*Problem statement*
Among the lines below, copy exactly those from the one with "makapagpapaasenso sa kahit" through the one with "sa atin ang", counting both ends.

Items from a data source

· · · ·

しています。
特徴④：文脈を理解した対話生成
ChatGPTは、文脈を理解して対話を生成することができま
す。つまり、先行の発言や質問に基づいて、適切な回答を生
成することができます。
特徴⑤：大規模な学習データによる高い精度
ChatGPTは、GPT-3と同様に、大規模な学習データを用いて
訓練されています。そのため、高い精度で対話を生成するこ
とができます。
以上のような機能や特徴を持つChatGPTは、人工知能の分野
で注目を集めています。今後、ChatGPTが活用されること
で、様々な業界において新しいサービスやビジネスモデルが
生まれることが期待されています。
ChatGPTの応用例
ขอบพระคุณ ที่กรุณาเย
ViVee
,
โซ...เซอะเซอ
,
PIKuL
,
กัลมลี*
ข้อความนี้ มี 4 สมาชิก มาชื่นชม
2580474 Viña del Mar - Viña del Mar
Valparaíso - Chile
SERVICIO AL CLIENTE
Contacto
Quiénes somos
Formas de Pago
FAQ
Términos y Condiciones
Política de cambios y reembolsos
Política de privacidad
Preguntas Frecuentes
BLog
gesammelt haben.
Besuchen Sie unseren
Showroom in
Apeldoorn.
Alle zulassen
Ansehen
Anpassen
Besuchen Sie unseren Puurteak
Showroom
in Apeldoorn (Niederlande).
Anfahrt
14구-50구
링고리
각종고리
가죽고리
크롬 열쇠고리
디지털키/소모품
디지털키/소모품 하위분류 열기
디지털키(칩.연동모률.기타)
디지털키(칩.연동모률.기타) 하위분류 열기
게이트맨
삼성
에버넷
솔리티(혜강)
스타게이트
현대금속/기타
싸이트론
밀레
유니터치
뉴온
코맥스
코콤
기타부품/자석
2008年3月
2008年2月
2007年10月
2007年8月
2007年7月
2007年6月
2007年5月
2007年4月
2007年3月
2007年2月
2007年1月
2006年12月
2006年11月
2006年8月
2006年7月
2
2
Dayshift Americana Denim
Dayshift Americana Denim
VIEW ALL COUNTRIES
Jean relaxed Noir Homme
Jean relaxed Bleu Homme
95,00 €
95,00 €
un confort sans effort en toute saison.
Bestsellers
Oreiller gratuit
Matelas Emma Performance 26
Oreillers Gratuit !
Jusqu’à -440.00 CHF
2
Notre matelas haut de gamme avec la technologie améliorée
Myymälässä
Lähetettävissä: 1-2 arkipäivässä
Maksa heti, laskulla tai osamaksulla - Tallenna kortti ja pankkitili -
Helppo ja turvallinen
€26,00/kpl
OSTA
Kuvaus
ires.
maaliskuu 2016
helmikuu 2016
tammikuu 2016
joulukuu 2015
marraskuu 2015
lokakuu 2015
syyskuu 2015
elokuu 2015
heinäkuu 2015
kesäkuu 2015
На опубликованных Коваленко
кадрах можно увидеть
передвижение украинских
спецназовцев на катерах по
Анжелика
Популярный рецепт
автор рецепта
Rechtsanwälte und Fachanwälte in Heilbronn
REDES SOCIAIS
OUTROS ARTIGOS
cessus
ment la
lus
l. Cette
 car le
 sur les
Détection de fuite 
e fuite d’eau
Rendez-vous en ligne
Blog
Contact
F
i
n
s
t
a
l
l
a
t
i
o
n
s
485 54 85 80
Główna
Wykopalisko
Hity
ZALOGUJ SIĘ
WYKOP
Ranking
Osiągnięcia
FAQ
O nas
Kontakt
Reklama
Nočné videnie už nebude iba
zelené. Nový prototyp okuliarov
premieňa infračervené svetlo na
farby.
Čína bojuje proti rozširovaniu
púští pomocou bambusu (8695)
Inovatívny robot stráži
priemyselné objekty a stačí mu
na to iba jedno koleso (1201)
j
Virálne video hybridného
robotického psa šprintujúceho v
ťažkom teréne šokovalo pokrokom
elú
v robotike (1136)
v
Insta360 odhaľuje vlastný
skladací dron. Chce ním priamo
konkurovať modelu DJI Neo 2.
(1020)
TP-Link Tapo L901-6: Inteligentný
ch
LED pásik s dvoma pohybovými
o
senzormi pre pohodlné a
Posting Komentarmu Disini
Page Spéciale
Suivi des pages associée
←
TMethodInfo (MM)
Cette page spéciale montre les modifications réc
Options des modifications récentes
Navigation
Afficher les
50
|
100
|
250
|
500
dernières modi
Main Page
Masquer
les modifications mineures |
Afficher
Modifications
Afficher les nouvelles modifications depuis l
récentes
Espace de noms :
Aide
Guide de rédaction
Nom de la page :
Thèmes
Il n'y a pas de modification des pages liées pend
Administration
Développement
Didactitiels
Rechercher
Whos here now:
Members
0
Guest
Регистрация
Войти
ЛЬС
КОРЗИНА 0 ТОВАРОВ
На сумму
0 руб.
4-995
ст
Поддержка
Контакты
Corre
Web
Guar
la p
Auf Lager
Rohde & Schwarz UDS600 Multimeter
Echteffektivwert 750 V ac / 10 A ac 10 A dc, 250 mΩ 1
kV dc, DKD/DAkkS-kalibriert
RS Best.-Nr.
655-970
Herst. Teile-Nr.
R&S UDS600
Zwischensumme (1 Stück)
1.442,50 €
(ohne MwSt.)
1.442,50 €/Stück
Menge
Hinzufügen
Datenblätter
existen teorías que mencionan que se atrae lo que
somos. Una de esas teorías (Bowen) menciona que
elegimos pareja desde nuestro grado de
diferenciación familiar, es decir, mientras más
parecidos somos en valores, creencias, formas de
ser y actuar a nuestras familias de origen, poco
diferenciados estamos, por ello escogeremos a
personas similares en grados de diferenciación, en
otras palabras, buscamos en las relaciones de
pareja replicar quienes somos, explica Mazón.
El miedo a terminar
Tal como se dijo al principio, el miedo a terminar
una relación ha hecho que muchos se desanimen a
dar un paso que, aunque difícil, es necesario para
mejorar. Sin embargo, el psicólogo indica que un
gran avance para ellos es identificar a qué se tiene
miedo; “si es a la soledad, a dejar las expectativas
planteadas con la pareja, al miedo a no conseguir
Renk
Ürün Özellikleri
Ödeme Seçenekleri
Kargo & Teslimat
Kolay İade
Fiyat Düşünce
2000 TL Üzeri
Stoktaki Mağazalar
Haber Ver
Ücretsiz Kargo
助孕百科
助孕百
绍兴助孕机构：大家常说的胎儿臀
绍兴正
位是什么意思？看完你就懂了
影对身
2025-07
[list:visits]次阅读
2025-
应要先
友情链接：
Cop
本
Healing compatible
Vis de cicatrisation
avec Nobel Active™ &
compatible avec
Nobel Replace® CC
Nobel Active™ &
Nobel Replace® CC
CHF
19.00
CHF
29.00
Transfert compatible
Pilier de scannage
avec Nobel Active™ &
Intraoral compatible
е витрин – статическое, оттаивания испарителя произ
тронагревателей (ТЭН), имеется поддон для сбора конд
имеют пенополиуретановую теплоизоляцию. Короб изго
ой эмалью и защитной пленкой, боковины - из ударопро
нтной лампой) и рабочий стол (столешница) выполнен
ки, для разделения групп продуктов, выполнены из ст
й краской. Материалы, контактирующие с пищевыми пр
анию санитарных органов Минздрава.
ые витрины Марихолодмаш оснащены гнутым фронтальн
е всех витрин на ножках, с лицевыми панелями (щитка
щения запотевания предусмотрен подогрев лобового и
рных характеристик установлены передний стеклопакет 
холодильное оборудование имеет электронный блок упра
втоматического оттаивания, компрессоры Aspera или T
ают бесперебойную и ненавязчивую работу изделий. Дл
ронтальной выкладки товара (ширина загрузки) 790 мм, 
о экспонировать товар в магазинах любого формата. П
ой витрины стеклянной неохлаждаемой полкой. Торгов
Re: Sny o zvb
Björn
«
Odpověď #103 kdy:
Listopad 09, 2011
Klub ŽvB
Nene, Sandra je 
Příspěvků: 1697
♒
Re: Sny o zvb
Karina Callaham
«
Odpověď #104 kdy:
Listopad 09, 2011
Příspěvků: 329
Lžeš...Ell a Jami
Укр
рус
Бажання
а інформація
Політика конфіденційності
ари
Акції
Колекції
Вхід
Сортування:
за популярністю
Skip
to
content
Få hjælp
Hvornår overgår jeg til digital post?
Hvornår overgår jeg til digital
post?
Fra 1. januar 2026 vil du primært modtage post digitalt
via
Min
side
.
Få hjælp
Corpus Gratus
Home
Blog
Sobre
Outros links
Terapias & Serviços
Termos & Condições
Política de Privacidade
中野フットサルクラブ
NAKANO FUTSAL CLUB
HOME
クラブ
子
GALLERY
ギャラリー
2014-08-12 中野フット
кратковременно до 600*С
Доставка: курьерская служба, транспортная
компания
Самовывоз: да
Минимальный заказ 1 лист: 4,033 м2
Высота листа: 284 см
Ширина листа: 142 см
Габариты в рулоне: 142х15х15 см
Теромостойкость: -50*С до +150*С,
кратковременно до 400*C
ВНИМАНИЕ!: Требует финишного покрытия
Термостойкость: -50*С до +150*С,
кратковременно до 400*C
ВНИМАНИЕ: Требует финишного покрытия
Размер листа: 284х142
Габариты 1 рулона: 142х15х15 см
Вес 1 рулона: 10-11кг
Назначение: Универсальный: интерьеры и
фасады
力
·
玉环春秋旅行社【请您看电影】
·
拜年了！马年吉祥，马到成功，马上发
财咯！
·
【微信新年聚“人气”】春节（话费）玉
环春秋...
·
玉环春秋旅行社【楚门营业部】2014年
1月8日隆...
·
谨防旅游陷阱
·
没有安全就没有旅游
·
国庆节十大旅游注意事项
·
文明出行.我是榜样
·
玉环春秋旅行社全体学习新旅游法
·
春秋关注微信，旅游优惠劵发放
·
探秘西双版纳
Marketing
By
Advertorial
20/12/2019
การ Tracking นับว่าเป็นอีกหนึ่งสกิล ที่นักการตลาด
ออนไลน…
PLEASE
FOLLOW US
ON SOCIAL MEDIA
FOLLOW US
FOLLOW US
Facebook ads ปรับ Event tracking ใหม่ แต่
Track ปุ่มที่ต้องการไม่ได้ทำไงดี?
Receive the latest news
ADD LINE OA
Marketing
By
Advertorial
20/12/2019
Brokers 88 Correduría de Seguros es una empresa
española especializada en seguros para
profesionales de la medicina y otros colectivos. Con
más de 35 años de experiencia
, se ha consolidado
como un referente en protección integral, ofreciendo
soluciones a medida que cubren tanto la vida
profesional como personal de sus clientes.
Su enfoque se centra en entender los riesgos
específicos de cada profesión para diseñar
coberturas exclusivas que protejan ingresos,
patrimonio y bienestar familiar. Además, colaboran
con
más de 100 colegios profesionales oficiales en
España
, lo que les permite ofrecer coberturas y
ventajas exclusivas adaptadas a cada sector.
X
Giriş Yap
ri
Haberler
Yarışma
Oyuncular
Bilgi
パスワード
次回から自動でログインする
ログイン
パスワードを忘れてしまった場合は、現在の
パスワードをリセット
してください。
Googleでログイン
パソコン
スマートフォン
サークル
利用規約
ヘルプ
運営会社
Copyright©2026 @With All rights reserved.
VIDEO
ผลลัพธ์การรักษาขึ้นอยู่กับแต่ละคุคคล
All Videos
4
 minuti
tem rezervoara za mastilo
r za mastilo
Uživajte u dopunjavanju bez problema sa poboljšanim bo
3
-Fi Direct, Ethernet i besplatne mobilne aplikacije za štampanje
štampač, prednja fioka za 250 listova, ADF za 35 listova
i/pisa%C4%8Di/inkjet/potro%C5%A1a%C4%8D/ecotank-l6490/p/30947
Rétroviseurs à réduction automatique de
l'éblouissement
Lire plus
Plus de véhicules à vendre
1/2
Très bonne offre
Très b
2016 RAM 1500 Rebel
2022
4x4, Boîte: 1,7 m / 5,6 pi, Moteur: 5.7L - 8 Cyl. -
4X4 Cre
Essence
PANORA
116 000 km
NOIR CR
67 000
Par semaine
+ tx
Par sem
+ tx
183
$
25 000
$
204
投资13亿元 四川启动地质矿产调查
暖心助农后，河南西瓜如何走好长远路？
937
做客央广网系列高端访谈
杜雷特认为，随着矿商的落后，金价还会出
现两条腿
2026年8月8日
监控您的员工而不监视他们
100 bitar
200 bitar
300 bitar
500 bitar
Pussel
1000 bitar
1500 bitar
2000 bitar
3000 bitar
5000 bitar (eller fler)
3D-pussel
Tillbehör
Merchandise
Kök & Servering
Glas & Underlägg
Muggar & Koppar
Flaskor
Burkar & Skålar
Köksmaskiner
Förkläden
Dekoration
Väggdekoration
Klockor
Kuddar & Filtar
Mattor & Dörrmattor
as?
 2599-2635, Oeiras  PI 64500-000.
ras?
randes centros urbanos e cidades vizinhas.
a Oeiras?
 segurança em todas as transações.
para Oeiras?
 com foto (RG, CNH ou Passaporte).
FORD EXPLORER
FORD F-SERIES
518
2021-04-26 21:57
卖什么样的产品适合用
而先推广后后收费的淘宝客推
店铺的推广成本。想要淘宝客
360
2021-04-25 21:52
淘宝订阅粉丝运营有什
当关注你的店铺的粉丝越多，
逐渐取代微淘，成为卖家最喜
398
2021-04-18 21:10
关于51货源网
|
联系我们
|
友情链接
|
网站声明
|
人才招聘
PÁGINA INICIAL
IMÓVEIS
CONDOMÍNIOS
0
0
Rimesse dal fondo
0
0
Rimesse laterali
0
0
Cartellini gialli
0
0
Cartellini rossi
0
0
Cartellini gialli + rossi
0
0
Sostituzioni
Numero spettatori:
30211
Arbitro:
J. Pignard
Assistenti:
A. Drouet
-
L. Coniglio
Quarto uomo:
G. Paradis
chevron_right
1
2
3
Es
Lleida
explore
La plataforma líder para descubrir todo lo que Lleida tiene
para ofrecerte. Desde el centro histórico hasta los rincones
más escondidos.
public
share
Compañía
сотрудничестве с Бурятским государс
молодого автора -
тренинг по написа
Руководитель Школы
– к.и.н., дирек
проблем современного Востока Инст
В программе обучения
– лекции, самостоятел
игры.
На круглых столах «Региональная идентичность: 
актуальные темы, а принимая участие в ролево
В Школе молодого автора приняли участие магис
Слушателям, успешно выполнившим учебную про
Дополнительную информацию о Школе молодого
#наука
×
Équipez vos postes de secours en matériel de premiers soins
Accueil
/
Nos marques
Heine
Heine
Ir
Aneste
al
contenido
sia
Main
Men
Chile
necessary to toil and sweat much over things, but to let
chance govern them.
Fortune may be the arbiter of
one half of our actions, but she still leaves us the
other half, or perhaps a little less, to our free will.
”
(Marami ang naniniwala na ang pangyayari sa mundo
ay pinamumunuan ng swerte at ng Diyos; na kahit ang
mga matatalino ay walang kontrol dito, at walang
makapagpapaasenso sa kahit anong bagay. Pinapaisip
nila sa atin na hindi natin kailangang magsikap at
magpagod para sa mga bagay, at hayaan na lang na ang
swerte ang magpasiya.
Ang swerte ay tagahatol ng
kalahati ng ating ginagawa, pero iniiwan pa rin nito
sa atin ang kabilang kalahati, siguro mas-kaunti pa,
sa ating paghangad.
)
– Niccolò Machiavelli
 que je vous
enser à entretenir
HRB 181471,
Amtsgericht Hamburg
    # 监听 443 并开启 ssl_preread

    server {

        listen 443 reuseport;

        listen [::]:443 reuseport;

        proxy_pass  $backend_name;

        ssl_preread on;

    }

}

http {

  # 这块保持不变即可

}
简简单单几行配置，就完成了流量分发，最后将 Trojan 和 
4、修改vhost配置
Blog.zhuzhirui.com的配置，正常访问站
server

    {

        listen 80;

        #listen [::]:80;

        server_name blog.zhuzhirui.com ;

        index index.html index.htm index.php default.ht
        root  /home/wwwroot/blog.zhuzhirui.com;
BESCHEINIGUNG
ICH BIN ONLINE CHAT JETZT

· · · ·

*Reply*
makapagpapaasenso sa kahit anong bagay. Pinapaisip
nila sa atin na hindi natin kailangang magsikap at
magpagod para sa mga bagay, at hayaan na lang na ang
swerte ang magpasiya.
Ang swerte ay tagahatol ng
kalahati ng ating ginagawa, pero iniiwan pa rin nito
sa atin ang kabilang kalahati, siguro mas-kaunti pa,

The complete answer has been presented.